LOS ANGELES — Flash back to Week 3 of the NFL regular season when the Rams were considered boring and the Raiders exciting.
The Rams and Raiders played in prime-time games that week, and little did we know it was a glimpse of what was to come.
Many groaned when realizing the Rams and 49ers were slated for “Thursday Night Football.” The memes were out in full force to mock two of the worst teams from 2016.
The Raiders’ “Sunday Night Football” matchup against the Redskins was more appealing. The Raiders had just dropped 45 points on the Jets in Week 2 and were loving life with Marshawn Lynch dancing on the sidelines.
But after Week 3, no one was laughing at the Rams and the dancing stopped for the Raiders.
Rams coach Sean McVay took the national spotlight after mouthing plays at quarterback Jared Goff inches away from the end zone during the Rams’ thrilling 41-39 victory over the 49ers in one of the best games of the season.
Three days later in the nation’s capital, the Raiders managed 150 yards of total offense in a sloppy 27-10 loss to the Redskins.
The Rams (11-5) went on to win the NFC West and advanced to the postseason for the first time since 2004. They host the Atlanta Falcons in a wild-card matchup at 5 p.m. Saturday at the Los Angeles Memorial Coliseum.
The Raiders never overcame their offensive woes under first-year coordinator Todd Downing as the team embarked on a disappointing 6-10 season. Raiders coach Jack Del Rio was fired minutes after the team ended the season Sunday against the Chargers.
So what went right for the Rams on offense and so wrong for the Raiders?
The Raiders averaged 26 points with MVP candidate Derek Carr running the show for a 12-win team in 2016. With the additions of running back Lynch and tight end Jared Cook, the offense was supposed to take off in 2017.
But the Raiders averaged 18.8 points, scoring 10 points or fewer in five games.
The Rams averaged a league-low 14 points with Jeff Fisher as coach in 2016. After one season with McVay, they became the highest-scoring team in the league, averaging 29.9 points.
McVay has received the bulk of the credit for the turnaround, but the modest coach said his staff deserves the praise.
“What’s been fun about it, is you’re doing it with people you really enjoy being around,” McVay said this week.
Did the Raiders’ coaching staff enjoy being around each other this season? It didn’t seem like it.
Former Raiders offensive coordinator Bill Musgrave was surprisingly fired after a successful 2016 season. Downing, the quarterbacks coach at the time, was promoted to offensive coordinator despite never calling plays before, but he had Carr’s approval.
The puzzling move could have created tension. Then there was the midseason firing of defensive coordinator Ken Norton Jr., well-liked by his players. Norton was probably fired a year too late. The Raiders’ defense finished strong under John Pagano.
With all the chaos surrounding the coaches, it didn’t help that receiver Michael Crabtree was reportedly creating problems, offensive tackle Donald Penn had a lengthy holdout, and receiver Amari Cooper wasn’t mentally or physically right.
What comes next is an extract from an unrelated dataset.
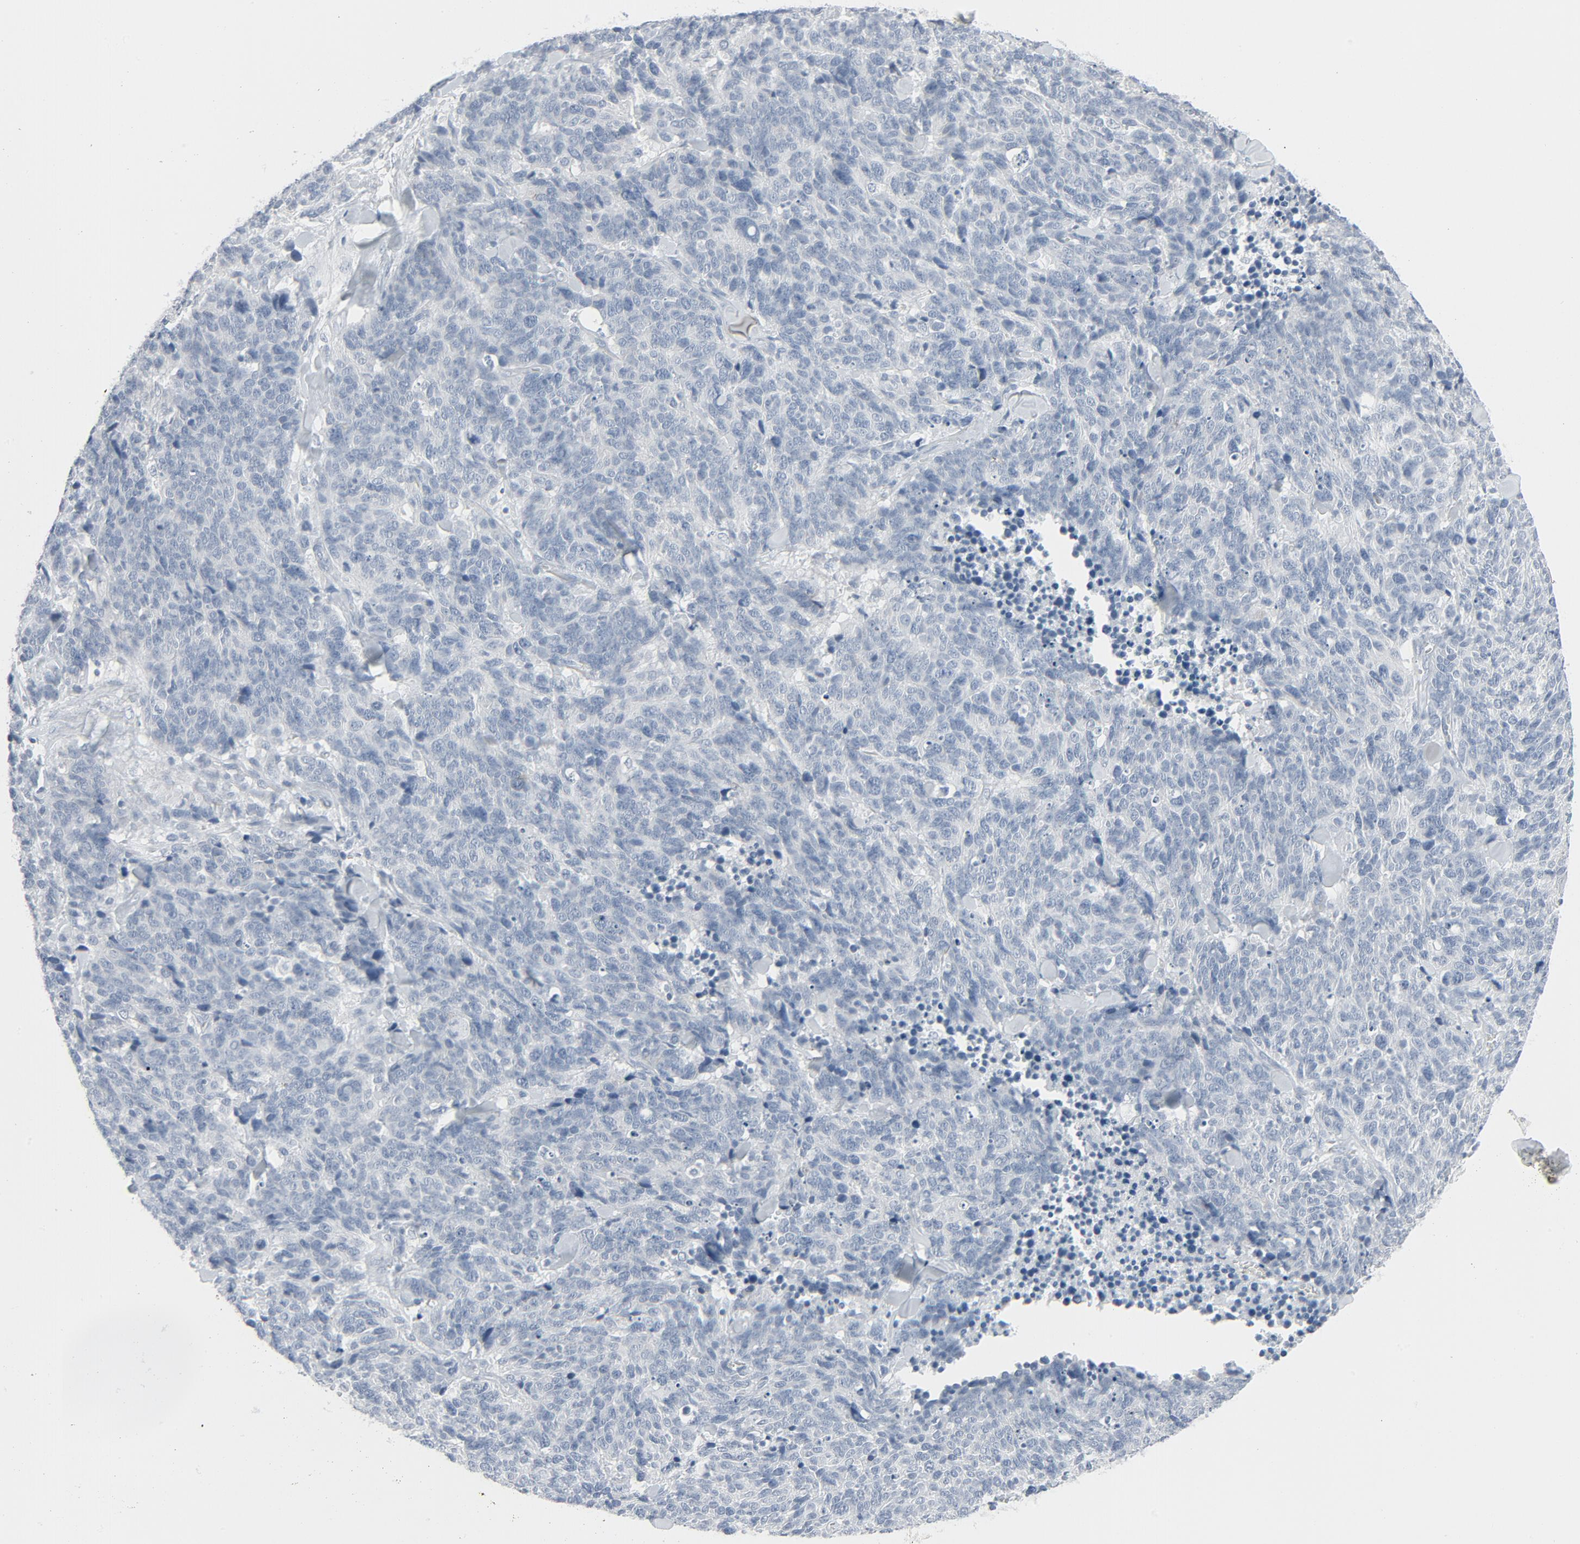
{"staining": {"intensity": "negative", "quantity": "none", "location": "none"}, "tissue": "lung cancer", "cell_type": "Tumor cells", "image_type": "cancer", "snomed": [{"axis": "morphology", "description": "Neoplasm, malignant, NOS"}, {"axis": "topography", "description": "Lung"}], "caption": "This is a photomicrograph of immunohistochemistry staining of lung cancer, which shows no staining in tumor cells. The staining is performed using DAB (3,3'-diaminobenzidine) brown chromogen with nuclei counter-stained in using hematoxylin.", "gene": "FGFR3", "patient": {"sex": "female", "age": 58}}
Throw in Carr’s injuries and refusal to throw deep and you get the drama-filled 2017 Raiders.
A new coaching staff — with Jon Gruden set to return to the franchise as coach — might do wonders for the Raiders next season. It did for the Rams.
McVay, the youngest coach in the NFL at age 31, didn’t just hire coaches he was familiar with. He hired coaches who were experienced and willing to help him grow as a first-time head coach. Did Downing get that type of support as a first-time play-caller?
McVay brought in well-respected Wade Phillips as defensive coordinator. He hired Matt LaFleur as his offensive coordinator. LaFleur was the quarterbacks coach for Matt Ryan’s MVP season in Atlanta last season.
McVay, the odds-on-favorite to win Coach of the Year, also listened. He asked which coaches from the previous regime were worth keeping. He retained special teams coach John Fassel, who won the team over as the Rams’ interim coach last season.
Goff and others have referred to McVay as a “Mini Gruden” for his spunky energy and relentless work ethic.
McVay’s first NFL boss was Gruden when McVay was the assistant wide receivers coach in Tampa Bay in 2008. He quickly rose through the coaching ranks and made a name for himself as the offensive coordinator for the Redskins under Jay Gruden, Jon’s younger brother.
Jon Gruden was once McVay. His do-everything approach as a 49ers errand boy got him on the Packers’ coaching staff at age 28 and named coach of the Raiders six years later.
Gruden, who led the Buccaneers to a Super Bowl victory in 2002, hasn’t coached in almost a decade.
Can he go back to being that relentless creative genius filled with energy and lead the Raiders in the right direction like his once pupil did for the Rams this season?